More than 100 children have died this month from Acute Encephalitis Syndrome (AES), or 'brain fever', in one district of eastern Bihar state. The deaths were preventable, doctors say, if poor families had access to good food, clean water and better medical care. The victims come from poor families who often suffer from malnutrition and dehydration. Nearly half of all children in Muzaffarpur are underweight, and a similar number are stunted, or too short for their age.
The precise causes of AES, which killed more than 350 in Bihar in 2014, are not known, though a majority of medical professionals say it is linked to a ferocious heat-wave that has gripped Bihar for the last month.
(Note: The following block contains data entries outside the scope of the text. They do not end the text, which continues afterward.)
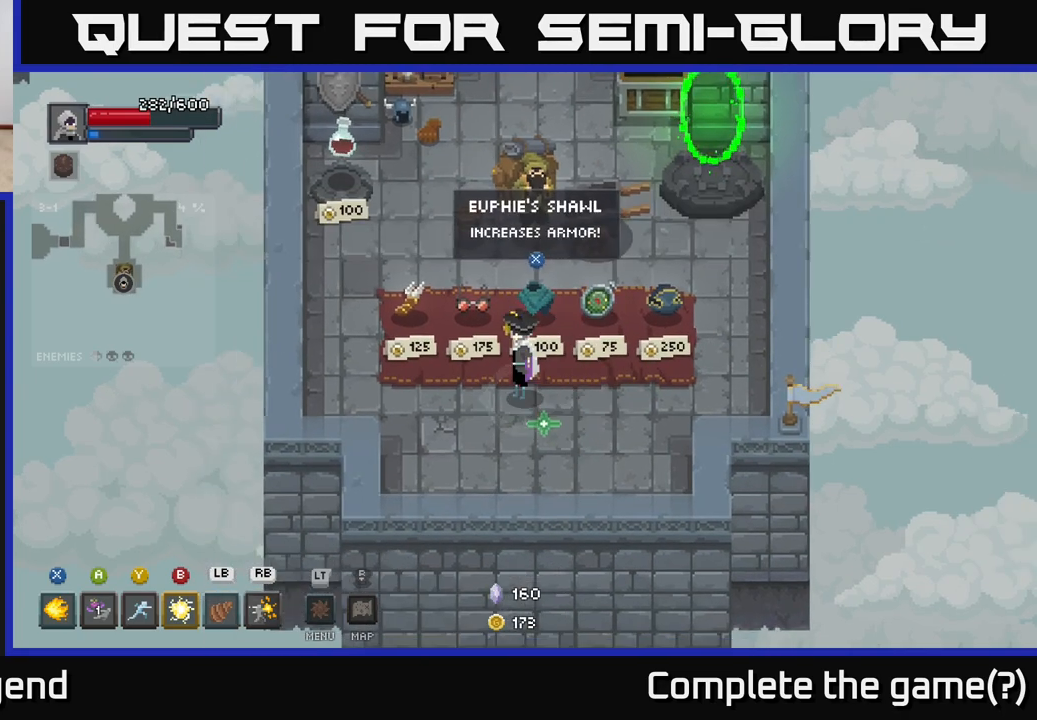
{"buttons": [], "left_stick": "center", "right_stick": "center", "events": [[50, "left_stick", "center"], [200, "left_stick", "right"], [317, "left_stick", "up-right"], [450, "left_stick", "center"]]}
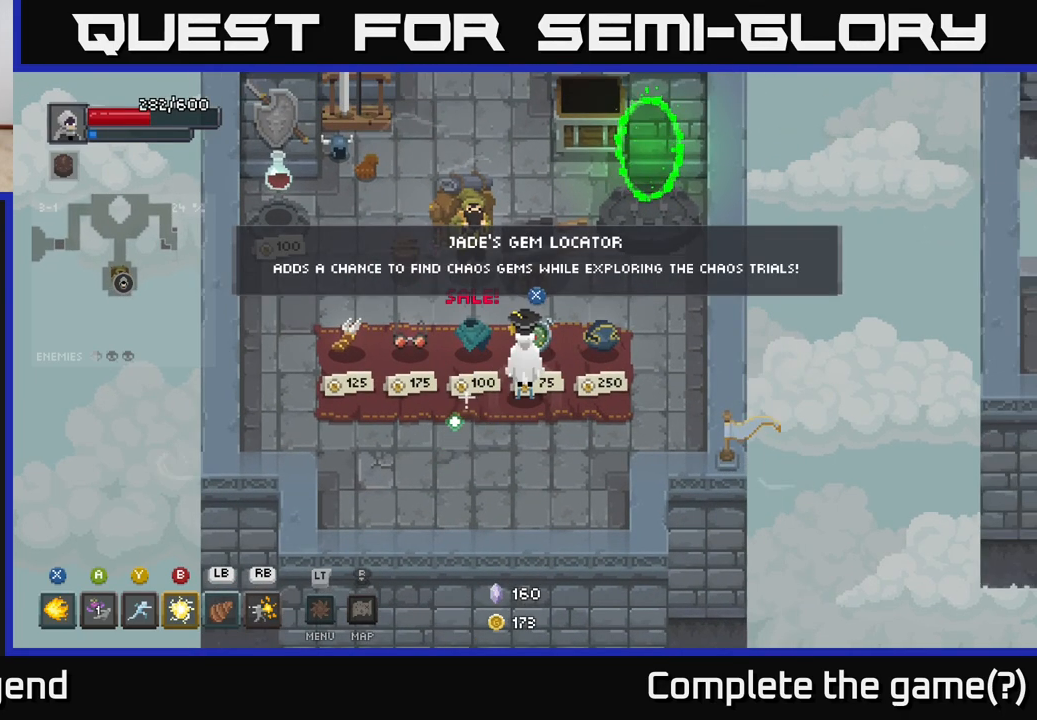
{"buttons": [], "left_stick": "center", "right_stick": "center", "events": []}
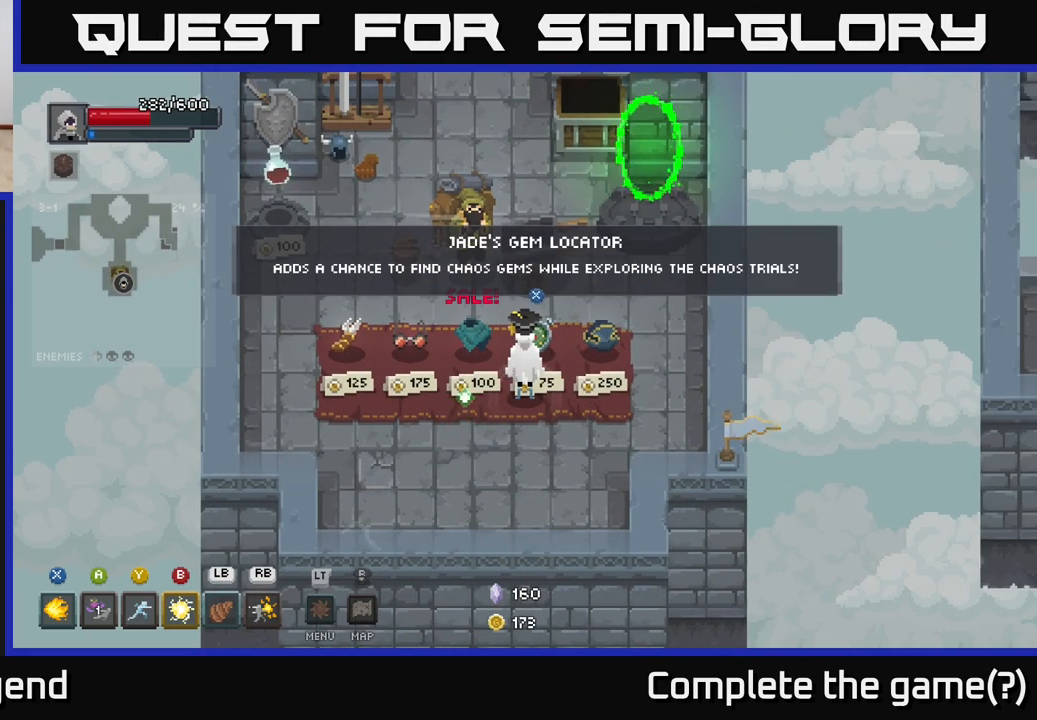
{"buttons": [], "left_stick": "center", "right_stick": "center", "events": [[200, "left_stick", "down-left"], [433, "left_stick", "center"]]}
Some studies have suggested toxins in lychees though many families told Reuters their children had not eaten them in recent weeks.
If caught quickly, AES patients can often recover with simple rehydration treatment, doctors said, but delayed care can lead to convulsions and eventual death.
"It is a preventable disease," said Dr. Chaitanya Kumar at the district's Kejriwal Maternity Hospital, one of two treating young AES patients. "Glucose and providing meals to some of the poorest districts – these are not expensive things."
India has world-class hospitals in major cities like New Delhi and Mumbai, but rural facilities like those in Muzaffarpur are overstretched, doctors say. The 600-bed Sri Krishna Medical College Hospital in Muzaffarpur has more than 900 patients, a third of them children with AES. Ninety-three AES patients have died at the facility since the outbreak began. At times there are still two or three children assigned to one bed.
"It is incredibly difficult to be a doctor in a place like this," said Ravikant Singh, a volunteer doctor from Mumbai who was giving rehydration solutions to patients at the hospital.
"I can't do anything. It is the social conditions that have to change," said Rajkumar Goenka, secretary of the trust that operates Kejriwal hospital.